• _What the task asks_
Copy out every line of the listing below word for word, keeping the original order and line breaks.

• _Transcribed page contents_
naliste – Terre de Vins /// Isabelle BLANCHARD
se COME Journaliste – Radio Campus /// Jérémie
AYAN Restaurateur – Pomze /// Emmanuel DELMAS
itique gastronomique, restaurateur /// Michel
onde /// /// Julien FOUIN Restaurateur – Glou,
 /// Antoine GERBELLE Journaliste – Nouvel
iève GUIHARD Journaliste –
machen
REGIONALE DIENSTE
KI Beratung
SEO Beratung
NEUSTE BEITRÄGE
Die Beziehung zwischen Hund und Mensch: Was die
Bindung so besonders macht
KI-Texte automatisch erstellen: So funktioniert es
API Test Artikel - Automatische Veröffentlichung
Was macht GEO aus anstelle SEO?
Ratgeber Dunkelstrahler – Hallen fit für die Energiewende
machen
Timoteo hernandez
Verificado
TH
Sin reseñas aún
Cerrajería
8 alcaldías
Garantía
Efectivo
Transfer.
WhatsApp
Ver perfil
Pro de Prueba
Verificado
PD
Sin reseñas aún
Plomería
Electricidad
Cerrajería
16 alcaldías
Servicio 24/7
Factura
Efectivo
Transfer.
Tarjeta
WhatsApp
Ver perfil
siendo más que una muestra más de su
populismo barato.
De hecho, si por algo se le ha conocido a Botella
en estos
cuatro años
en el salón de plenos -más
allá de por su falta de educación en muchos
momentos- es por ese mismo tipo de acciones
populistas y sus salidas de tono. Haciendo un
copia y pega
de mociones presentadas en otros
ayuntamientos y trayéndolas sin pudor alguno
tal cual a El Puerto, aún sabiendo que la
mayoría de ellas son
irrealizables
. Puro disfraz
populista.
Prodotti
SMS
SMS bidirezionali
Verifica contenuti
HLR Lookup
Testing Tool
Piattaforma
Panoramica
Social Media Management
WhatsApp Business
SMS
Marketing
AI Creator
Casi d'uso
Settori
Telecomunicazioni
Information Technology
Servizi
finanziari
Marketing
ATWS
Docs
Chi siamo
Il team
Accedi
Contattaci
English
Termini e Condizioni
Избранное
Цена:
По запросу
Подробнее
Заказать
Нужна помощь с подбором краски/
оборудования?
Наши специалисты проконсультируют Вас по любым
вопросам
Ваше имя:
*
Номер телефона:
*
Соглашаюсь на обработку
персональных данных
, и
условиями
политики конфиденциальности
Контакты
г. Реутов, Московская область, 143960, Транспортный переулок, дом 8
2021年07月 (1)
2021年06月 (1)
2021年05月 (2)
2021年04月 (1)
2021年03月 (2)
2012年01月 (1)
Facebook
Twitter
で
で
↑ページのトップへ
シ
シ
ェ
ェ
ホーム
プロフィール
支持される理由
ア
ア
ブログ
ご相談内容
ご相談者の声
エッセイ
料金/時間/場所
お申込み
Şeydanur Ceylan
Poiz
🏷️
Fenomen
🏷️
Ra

• _Task result_
naliste – Terre de Vins /// Isabelle BLANCHARD
se COME Journaliste – Radio Campus /// Jérémie
AYAN Restaurateur – Pomze /// Emmanuel DELMAS
itique gastronomique, restaurateur /// Michel
onde /// /// Julien FOUIN Restaurateur – Glou,
 /// Antoine GERBELLE Journaliste – Nouvel
iève GUIHARD Journaliste –
machen
REGIONALE DIENSTE
KI Beratung
SEO Beratung
NEUSTE BEITRÄGE
Die Beziehung zwischen Hund und Mensch: Was die
Bindung so besonders macht
KI-Texte automatisch erstellen: So funktioniert es
API Test Artikel - Automatische Veröffentlichung
Was macht GEO aus anstelle SEO?
Ratgeber Dunkelstrahler – Hallen fit für die Energiewende
machen
Timoteo hernandez
Verificado
TH
Sin reseñas aún
Cerrajería
8 alcaldías
Garantía
Efectivo
Transfer.
WhatsApp
Ver perfil
Pro de Prueba
Verificado
PD
Sin reseñas aún
Plomería
Electricidad
Cerrajería
16 alcaldías
Servicio 24/7
Factura
Efectivo
Transfer.
Tarjeta
WhatsApp
Ver perfil
siendo más que una muestra más de su
populismo barato.
De hecho, si por algo se le ha conocido a Botella
en estos
cuatro años
en el salón de plenos -más
allá de por su falta de educación en muchos
momentos- es por ese mismo tipo de acciones
populistas y sus salidas de tono. Haciendo un
copia y pega
de mociones presentadas en otros
ayuntamientos y trayéndolas sin pudor alguno
tal cual a El Puerto, aún sabiendo que la
mayoría de ellas son
irrealizables
. Puro disfraz
populista.
Prodotti
SMS
SMS bidirezionali
Verifica contenuti
HLR Lookup
Testing Tool
Piattaforma
Panoramica
Social Media Management
WhatsApp Business
SMS
Marketing
AI Creator
Casi d'uso
Settori
Telecomunicazioni
Information Technology
Servizi
finanziari
Marketing
ATWS
Docs
Chi siamo
Il team
Accedi
Contattaci
English
Termini e Condizioni
Избранное
Цена:
По запросу
Подробнее
Заказать
Нужна помощь с подбором краски/
оборудования?
Наши специалисты проконсультируют Вас по любым
вопросам
Ваше имя:
*
Номер телефона:
*
Соглашаюсь на обработку
персональных данных
, и
условиями
политики конфиденциальности
Контакты
г. Реутов, Московская область, 143960, Транспортный переулок, дом 8
2021年07月 (1)
2021年06月 (1)
2021年05月 (2)
2021年04月 (1)
2021年03月 (2)
2012年01月 (1)
Facebook
Twitter
で
で
↑ページのトップへ
シ
シ
ェ
ェ
ホーム
プロフィール
支持される理由
ア
ア
ブログ
ご相談内容
ご相談者の声
エッセイ
料金/時間/場所
お申込み
Şeydanur Ceylan
Poiz
🏷️
Fenomen
🏷️
Ra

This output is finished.